Vigilante baleado em ataque a carro-forte tem morte cerebral decretada

O vigilante fazia a segurança de um carro-forte que transportava dinheiro, quando o veículo foi atacado por bandidos armados.

Carro forte onde o vigilante estava foi explodido na BR-343 (Foto: Reprodução)

O vigilante Carlos Henrique, da empresa Prossegur, teve morte cerebral decretada nesse sábado (3) em um hospital particular de Teresina. Segundo o presidente do Sindicato dos Vigilantes do Transporte e Segurança de Valores do Piauí (Sindvalores), Eduardo Pinheiro, o trabalhador continua ligado a aparelhos, mas a família já confirmou que o vigilante teve morte encefálica.


Carlos Henrique foi baleado na cabeça na tarde do dia 19 de fevereiro, na BR-343, entre as cidades de Altos e Campo Maior, a cerca de 70 km de Teresina. O vigilante fazia a segurança de um carro-forte que transportava dinheiro, quando o veículo foi atacado por bandidos armados.

Bandidos explodiram carro-forte no Piauí (Foto: Reprodução)

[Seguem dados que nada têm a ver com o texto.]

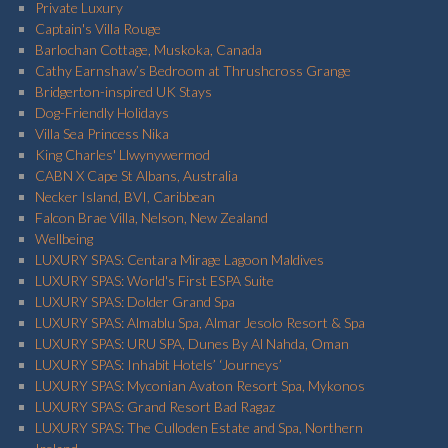
Private Luxury
Captain's Villa Rouge
Barlochan Cottage, Muskoka, Canada
Cathy Earnshaw’s Bedroom at Thrushcross Grange
Bridgerton-inspired UK Stays
Dog-Friendly Holidays
Villa Sea Princess Nika
King Charles' Llwynywermod
CABN X Cape St Albans, Australia
Necker Island, BVI, Caribbean
Falcon Brae Villa, Nelson, New Zealand
Wellbeing
LUXURY SPAS: Centara Mirage Lagoon Maldives
LUXURY SPAS: World's First ESPA Suite
LUXURY SPAS: Dolder Grand Spa
LUXURY SPAS: Almablu Spa, Almar Jesolo Resort & Spa
LUXURY SPAS: URU SPA, Dunes By Al Nahda, Oman
LUXURY SPAS: Inhabit Hotels’ ‘Journeys’
LUXURY SPAS: Myconian Avaton Resort Spa, Mykonos
LUXURY SPAS: Grand Resort Bad Ragaz
LUXURY SPAS: The Culloden Estate and Spa, Northern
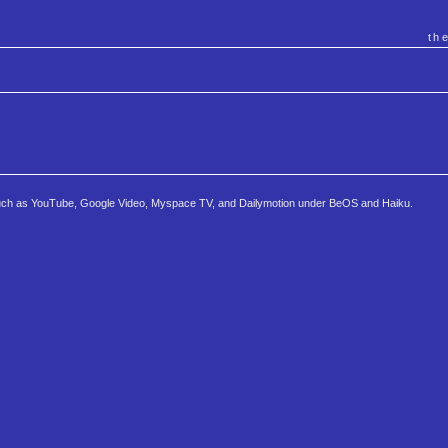
th
s such as YouTube, Google Video, Myspace TV, and Dailymotion under BeOS and Haiku.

Na ação, Carlos Henrique e o colega foram baleados. Ele foi atingido na cabeça e estava internado, desde o dia 19, em um hospital particular da capital. A morte encefálica foi decretada ontem, ou seja, a equipe médica constatou que o paciente já não apresentava atividades cerebrais. Outros órgãos continuam funcionando com auxílio de aparelhos.

Quatro baleados
O colega de Carlos Henrique foi baleado na perna, passou por cirurgia e recebeu alta dias depois. Em um segundo ataque, no mesmo dia, na cidade de Lagoinha do Piauí, outros dois vigilantes também foram baleados em um ataque a outro carro-forte, mas nenhum corre risco de morrer.

Veículo utilitário foi encontrado às margens de rodovia onde ocorreu ataque em Lagoinha (Foto: Fernando Rocha / Portal Lagoinha Notícias)

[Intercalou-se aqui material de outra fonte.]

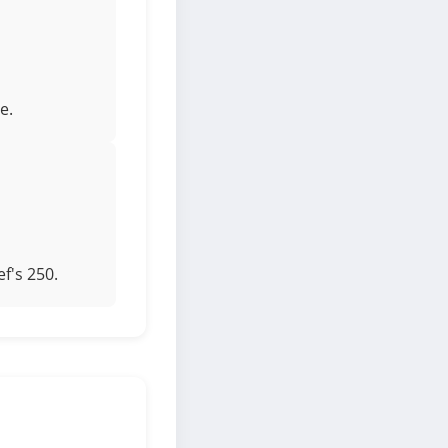
e.
f's 250.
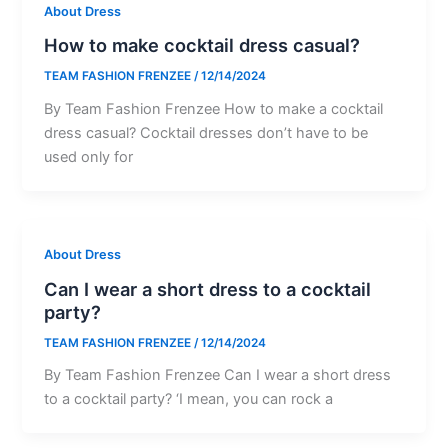
About Dress
How to make cocktail dress casual?
TEAM FASHION FRENZEE
/
12/14/2024
By Team Fashion Frenzee How to make a cocktail
dress casual? Cocktail dresses don’t have to be
used only for
About Dress
Can I wear a short dress to a cocktail
party?
TEAM FASHION FRENZEE
/
12/14/2024
By Team Fashion Frenzee Can I wear a short dress
to a cocktail party? ‘I mean, you can rock a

Na ação, a polícia informou que os bandidos conseguiram levar R$ 1,5 milhão do assalto ao primeiro carro que transportava valores.

Dias depois, dois homens foram presos no Maranhão com materiais como placas metálicas, usadas nos ataques aos carros fortes para proteger os bandidos dos disparos em uma troca de tiros. Não há confirmação se eles participaram de algum dos ataques ocorridos no Piauí.